Save three separate contact points for this purpose: PAGASA for weather, heavy rain, and typhoon warnings; PHIVOLCS for earthquakes and volcanoes; and the Office of Civil Defense for disaster preparedness and coordinated situation updates. These links belong together in your emergency file because no single one covers every risk, and you should not have to search for the responsible organisation during an emergency.

Concrete next step: Create a personal supplies and outage list for 72 hours, 7 days, and 14 days. Record water, food, medication, light, electricity, internet, cash, documents, transport, pets, family, and the question of where you will go if your home is unusable.

Ideal time: After moving into your first longer-term home.

13.3 Digital and Financial Security

Emigrants are often more digitally dependent than people back home. Banking, insurance, cloud services, communication, bookings, access to government services, and documents all operate online. Phishing, device loss, and weak passwords are therefore genuine risks.

If your phone is gone, it is not only your phone that is gone. Your bank access, 2FA, email, taxi app, hotel booking, boarding pass, and the copy of your passport may be gone as well.

At a minimum, you should have a password manager, device encryption, cloud backup, backup codes, and clearly defined emergency access. A second device, a spare SIM, an alternative email access route, and a separate emergency card can also be useful.

Separate your everyday money from your reserve money. Separate your passport from your passport copy. Separate your main device from your backup codes. If everything is in one place, you do not have a Plan B, only a neat folder.

There is another factor with money: rules change. Banks can review accounts, cards can be blocked, cryptocurrency exchanges can be blocked in a country, transfer services can request evidence, and a German bank account can sometimes become nervous if everything suddenly comes from Asia.

That is no reason to panic. But it is a good reason to have at least two reputable payment routes, a cash reserve, and proper evidence.

Do not base digital security solely on convenience. SMS-based 2FA using a German number that does not work reliably abroad is not a professional plan.
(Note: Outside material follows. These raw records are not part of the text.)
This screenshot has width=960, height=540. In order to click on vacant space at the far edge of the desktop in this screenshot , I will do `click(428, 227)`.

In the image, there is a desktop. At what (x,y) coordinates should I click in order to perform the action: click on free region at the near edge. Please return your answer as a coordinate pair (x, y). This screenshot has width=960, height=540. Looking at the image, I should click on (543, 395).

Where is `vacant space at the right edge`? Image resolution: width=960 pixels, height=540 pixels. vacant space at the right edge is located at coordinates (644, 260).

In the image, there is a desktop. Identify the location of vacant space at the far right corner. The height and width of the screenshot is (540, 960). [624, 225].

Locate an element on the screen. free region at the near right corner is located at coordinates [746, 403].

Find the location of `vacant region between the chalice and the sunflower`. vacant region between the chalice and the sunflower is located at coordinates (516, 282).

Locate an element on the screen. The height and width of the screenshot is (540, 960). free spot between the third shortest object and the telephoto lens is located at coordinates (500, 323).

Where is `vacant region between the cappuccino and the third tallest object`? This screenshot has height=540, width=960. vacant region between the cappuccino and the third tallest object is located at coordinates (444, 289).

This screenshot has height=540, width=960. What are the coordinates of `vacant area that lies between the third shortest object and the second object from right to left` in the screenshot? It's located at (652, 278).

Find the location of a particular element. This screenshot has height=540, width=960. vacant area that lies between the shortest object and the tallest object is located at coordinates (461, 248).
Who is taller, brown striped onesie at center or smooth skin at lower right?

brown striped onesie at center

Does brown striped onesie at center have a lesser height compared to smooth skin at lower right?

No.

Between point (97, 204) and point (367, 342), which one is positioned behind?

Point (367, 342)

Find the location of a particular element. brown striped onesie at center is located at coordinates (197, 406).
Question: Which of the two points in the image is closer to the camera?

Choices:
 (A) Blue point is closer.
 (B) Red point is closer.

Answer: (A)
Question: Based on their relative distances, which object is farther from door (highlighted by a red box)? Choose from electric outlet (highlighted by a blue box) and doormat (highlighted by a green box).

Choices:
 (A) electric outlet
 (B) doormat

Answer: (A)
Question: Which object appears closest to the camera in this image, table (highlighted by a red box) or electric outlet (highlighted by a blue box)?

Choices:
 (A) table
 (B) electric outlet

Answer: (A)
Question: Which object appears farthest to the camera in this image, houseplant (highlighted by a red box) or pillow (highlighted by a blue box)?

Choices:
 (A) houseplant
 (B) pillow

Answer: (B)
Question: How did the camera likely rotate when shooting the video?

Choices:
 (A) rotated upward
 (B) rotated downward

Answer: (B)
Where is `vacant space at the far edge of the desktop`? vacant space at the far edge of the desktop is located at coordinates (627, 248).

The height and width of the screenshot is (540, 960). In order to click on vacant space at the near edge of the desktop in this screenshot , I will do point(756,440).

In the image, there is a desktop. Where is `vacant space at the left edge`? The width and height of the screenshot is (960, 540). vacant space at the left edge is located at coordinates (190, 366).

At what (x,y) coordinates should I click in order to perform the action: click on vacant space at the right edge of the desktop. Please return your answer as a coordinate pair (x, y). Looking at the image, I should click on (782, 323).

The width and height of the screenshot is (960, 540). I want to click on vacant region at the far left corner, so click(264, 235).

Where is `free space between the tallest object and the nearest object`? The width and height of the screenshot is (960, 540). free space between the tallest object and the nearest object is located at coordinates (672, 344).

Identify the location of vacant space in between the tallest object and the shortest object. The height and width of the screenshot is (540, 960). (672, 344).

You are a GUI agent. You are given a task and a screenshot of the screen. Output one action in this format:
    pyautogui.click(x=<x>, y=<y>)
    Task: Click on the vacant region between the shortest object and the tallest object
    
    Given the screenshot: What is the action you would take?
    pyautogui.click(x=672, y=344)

A single email address for everything is weak as well. And a password notebook in your suitcase is only as good as the place where that suitcase happens to be.

Concrete next step: Carry out a digital emergency test: If your main phone were lost, could you still access your email, bank, insurance, cloud storage, flight booking, hotel, password manager, and passport copy? If not, build alternative routes now.

Ideal time: Set it up before departure and check it annually.


Chapter 13 Checklist: Emergency, Supplies, and Outage Plan

Tick an item only after you can support it with a figure, date, document, or tested decision. The full one-page worksheet is in the appendix.

  • What fails first when power, water, networks, or transport stop?
  • Do I know the hospital, risky areas and times, night transport, local rules, and emergency contacts?
  • Will water, food, and medicines last 72 hours, 7 days, and 14 days?
  • Do light, backup power, communication, and my digital emergency access work without my main phone?
  • Are cash, document copies, escape routes, and a meeting point prepared?
  • Has everyone involved discussed and practised the plan?